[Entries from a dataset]
--------------------

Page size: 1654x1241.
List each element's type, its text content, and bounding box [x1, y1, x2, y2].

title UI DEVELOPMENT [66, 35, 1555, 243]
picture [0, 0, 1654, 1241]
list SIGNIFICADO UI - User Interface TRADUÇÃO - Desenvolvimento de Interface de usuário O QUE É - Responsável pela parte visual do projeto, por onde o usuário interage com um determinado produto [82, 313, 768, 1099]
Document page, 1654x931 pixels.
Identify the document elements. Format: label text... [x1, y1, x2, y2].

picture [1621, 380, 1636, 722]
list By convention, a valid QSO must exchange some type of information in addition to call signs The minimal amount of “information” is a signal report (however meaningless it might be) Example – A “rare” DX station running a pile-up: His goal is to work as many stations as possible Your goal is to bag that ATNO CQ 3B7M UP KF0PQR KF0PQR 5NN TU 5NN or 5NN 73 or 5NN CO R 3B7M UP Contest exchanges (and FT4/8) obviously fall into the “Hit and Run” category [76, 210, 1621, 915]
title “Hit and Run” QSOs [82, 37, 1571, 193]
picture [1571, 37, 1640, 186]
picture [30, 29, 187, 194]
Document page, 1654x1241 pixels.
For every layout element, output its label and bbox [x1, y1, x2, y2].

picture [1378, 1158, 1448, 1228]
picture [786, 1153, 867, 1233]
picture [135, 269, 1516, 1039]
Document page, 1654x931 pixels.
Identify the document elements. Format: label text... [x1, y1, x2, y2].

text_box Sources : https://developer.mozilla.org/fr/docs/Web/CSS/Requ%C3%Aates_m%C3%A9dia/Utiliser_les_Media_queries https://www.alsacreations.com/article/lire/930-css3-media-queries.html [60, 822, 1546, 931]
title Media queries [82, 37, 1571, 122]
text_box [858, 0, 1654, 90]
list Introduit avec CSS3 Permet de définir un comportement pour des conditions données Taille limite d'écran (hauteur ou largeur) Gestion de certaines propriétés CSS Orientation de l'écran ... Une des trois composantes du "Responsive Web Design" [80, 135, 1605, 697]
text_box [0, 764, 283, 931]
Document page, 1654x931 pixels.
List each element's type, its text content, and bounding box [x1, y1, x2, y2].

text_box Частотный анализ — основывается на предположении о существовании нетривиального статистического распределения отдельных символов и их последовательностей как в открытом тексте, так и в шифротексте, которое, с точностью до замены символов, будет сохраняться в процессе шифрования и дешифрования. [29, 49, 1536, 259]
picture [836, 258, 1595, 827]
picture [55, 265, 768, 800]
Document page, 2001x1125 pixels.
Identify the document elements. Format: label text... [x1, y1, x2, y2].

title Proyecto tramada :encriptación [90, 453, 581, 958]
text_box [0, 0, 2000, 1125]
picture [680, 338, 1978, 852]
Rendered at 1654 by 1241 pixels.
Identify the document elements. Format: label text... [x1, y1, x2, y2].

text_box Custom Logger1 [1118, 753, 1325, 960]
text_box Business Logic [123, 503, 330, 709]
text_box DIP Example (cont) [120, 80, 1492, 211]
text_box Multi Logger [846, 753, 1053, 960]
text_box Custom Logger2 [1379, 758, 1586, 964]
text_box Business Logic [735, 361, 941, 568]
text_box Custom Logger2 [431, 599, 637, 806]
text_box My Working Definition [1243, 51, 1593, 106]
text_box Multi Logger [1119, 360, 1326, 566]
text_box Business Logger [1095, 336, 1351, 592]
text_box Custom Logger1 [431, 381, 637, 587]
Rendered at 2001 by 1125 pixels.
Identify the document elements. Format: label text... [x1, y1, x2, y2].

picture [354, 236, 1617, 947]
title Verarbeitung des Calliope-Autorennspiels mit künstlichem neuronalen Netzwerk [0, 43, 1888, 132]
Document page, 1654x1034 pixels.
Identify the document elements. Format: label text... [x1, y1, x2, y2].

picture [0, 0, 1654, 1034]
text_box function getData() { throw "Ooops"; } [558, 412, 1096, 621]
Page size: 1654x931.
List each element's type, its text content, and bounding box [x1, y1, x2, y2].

--------------------

**DIRECTION**
Reproduce the data above in full, swapping every "Document page" for "Page image" and leaving everything else unchanged.

**SOLUTION TO THIS TASK**
Page size: 1654x1241.
List each element's type, its text content, and bounding box [x1, y1, x2, y2].

title UI DEVELOPMENT [66, 35, 1555, 243]
picture [0, 0, 1654, 1241]
list SIGNIFICADO UI - User Interface TRADUÇÃO - Desenvolvimento de Interface de usuário O QUE É - Responsável pela parte visual do projeto, por onde o usuário interage com um determinado produto [82, 313, 768, 1099]
Page image, 1654x931 pixels.
Identify the document elements. Format: label text... [x1, y1, x2, y2].

picture [1621, 380, 1636, 722]
list By convention, a valid QSO must exchange some type of information in addition to call signs The minimal amount of “information” is a signal report (however meaningless it might be) Example – A “rare” DX station running a pile-up: His goal is to work as many stations as possible Your goal is to bag that ATNO CQ 3B7M UP KF0PQR KF0PQR 5NN TU 5NN or 5NN 73 or 5NN CO R 3B7M UP Contest exchanges (and FT4/8) obviously fall into the “Hit and Run” category [76, 210, 1621, 915]
title “Hit and Run” QSOs [82, 37, 1571, 193]
picture [1571, 37, 1640, 186]
picture [30, 29, 187, 194]
Page image, 1654x1241 pixels.
For every layout element, output its label and bbox [x1, y1, x2, y2].

picture [1378, 1158, 1448, 1228]
picture [786, 1153, 867, 1233]
picture [135, 269, 1516, 1039]
Page image, 1654x931 pixels.
Identify the document elements. Format: label text... [x1, y1, x2, y2].

text_box Sources : https://developer.mozilla.org/fr/docs/Web/CSS/Requ%C3%Aates_m%C3%A9dia/Utiliser_les_Media_queries https://www.alsacreations.com/article/lire/930-css3-media-queries.html [60, 822, 1546, 931]
title Media queries [82, 37, 1571, 122]
text_box [858, 0, 1654, 90]
list Introduit avec CSS3 Permet de définir un comportement pour des conditions données Taille limite d'écran (hauteur ou largeur) Gestion de certaines propriétés CSS Orientation de l'écran ... Une des trois composantes du "Responsive Web Design" [80, 135, 1605, 697]
text_box [0, 764, 283, 931]
Page image, 1654x931 pixels.
List each element's type, its text content, and bounding box [x1, y1, x2, y2].

text_box Частотный анализ — основывается на предположении о существовании нетривиального статистического распределения отдельных символов и их последовательностей как в открытом тексте, так и в шифротексте, которое, с точностью до замены символов, будет сохраняться в процессе шифрования и дешифрования. [29, 49, 1536, 259]
picture [836, 258, 1595, 827]
picture [55, 265, 768, 800]
Page image, 2001x1125 pixels.
Identify the document elements. Format: label text... [x1, y1, x2, y2].

title Proyecto tramada :encriptación [90, 453, 581, 958]
text_box [0, 0, 2000, 1125]
picture [680, 338, 1978, 852]
Rendered at 1654 by 1241 pixels.
Identify the document elements. Format: label text... [x1, y1, x2, y2].

text_box Custom Logger1 [1118, 753, 1325, 960]
text_box Business Logic [123, 503, 330, 709]
text_box DIP Example (cont) [120, 80, 1492, 211]
text_box Multi Logger [846, 753, 1053, 960]
text_box Custom Logger2 [1379, 758, 1586, 964]
text_box Business Logic [735, 361, 941, 568]
text_box Custom Logger2 [431, 599, 637, 806]
text_box My Working Definition [1243, 51, 1593, 106]
text_box Multi Logger [1119, 360, 1326, 566]
text_box Business Logger [1095, 336, 1351, 592]
text_box Custom Logger1 [431, 381, 637, 587]
Rendered at 2001 by 1125 pixels.
Identify the document elements. Format: label text... [x1, y1, x2, y2].

picture [354, 236, 1617, 947]
title Verarbeitung des Calliope-Autorennspiels mit künstlichem neuronalen Netzwerk [0, 43, 1888, 132]
Page image, 1654x1034 pixels.
Identify the document elements. Format: label text... [x1, y1, x2, y2].

picture [0, 0, 1654, 1034]
text_box function getData() { throw "Ooops"; } [558, 412, 1096, 621]
Page size: 1654x931.
List each element's type, its text content, and bounding box [x1, y1, x2, y2].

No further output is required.